59-year-old Atamelang Seloma is the proud, single father of four boys aged from 11 to 5, with 7-year-old twins in-between.
It is two years since Seloma’s wife passed away and he is struggling.
Like all parents, he worries about the future of his children, two of whom are living with disability.
However, he has little to offer his boys apart from a father’s undying love.
Unemployed, landless and without a house of his own, Seloma is increasingly desperate. He ruefully describes himself as a
charity case, a remark that causes him to shake his head in apparent embarrassment.

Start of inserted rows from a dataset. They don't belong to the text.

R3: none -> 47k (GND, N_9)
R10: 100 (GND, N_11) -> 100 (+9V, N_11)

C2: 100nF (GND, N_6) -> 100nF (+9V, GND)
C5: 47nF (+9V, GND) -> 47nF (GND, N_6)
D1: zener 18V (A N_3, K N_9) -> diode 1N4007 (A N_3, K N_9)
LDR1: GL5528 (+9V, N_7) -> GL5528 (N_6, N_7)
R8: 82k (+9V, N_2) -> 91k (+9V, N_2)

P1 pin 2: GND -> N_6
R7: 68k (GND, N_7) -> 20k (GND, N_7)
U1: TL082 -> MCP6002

“It is tough out there. I have no source of income and I depend on handouts so I can feed my children. Until recently we have been moving from one house to the other because I was unable to pay rent. However a good Samaritan has borrowed me this two-roomed house to temporarily stay in without paying anything,” states Seloma, speaking to Okavango Voice from his humble residence in Maun’s Botshabelo ward.
The widower says ever since the death of his wife, life for him and his children has been ‘a living hell’.
“When their mother was alive, life was not this bad. Although she was on home-based care, back then I was able to go out. I would leave her with the children and go out to hustle for piece jobs. I was able to buy them food and clothes,” he said, torn between the memory of his wife’s suffering and the pleasure of being able to provide for his family.
Pausing briefly to reflect on the misery life has thrown at him, the Pilikwe native adds, “But because things were still tough then at home, I went to the council to seek help and they put my wife under home-based care programme through which we were to survive from her monthly food baskets. Unfortunately she did not even live through her first provision and passed on shortly afterwards.”
Left in charge of four minor children and with no extended family to call on – Seloma explains that his mother is elderly and not very well – he was forced to stay at home full-time to take care of his kids.
To further complicate an already difficult situation the twins require special care.
“I rely on help from good Samaritans such as Love Botswana and others. My other child cannot talk and has difficulty in walking and the other twin struggles with his speech as well as his mental ability, which is developing too slowly,” he said.
Through Tshidilong Stimulation Centre, which one of the boys attends, the young lad was given a food ration coupon from the council because he was underweight.
“That is how we have been surviving. We share this with him.”
Although Seloma admits there is barely enough food to go round, he says hunger is not his most pressing concern.
With temperatures plummeting, the family are struggling to cope with winter and do not have sufficient warm clothing or blankets.
It makes for cold, uncomfortable nights, where sleep is increasingly hard to come by.
Again, this is not top of Seloma’s list of priorities. What he wants more than anything is a permanent home for his children.
“Anything can happen to me at any time and I am worried that I may not be able to build them a house while I am still alive. I have no residential plot, but I have long applied for it through the landboard. I am still awaiting allocation.”
Delving deeper into his history, Seloma said he arrived in Maun in 2000 ‘as a messenger of God and to help people’. He originally set up base in Sexaxa, but was unable to hold down a permanent home and was always on the move.
A chance encounter with a kind-hearted Maun resident last year proved to be the stroke of luck that has been missing for much of the old man’s life.
Having stopped to give the hitch-hiking Seloma a lift into town, the good Samaritan found himself touched by his passenger’s tale and offered him a temporary home.
“I am not a lazy person. I am very active – it is just that jobs don’t come easily these days. So because I am a full time single father, I need a ploughing field so I can till and feed my children.”
The same people who provided Seloma with a house offered him their ploughing field. Unfortunately this year the yield was not good.
“My plan is to venture into vegetable irrigation, but I have no resources at the moment,” adds Selomam, who despite his predicament, smiles brightly through the majority of our interview.
Through the care of Love Botswana, a Non-Governmental Organisation (NGO) which worked tirelessly to help vulnerable and needy families during the lockdown period, Seloma currently has food in his house.
Love Botswana conducts outreach programmes and has given food hampers to numerous deserving families and, where they can, clothes as well.
A social worker at the NGO, Bokani Thekwini says they stand in the gap where government services do not reach.
“We work with different departments and other NGOs; they refer clients to us and some of the clients are referred to us by our different support groups from Maun wards. Communities know that we help the vulnerable so when they identify a desperate case they do consult us and that is how we got to know about Seloma’s case.”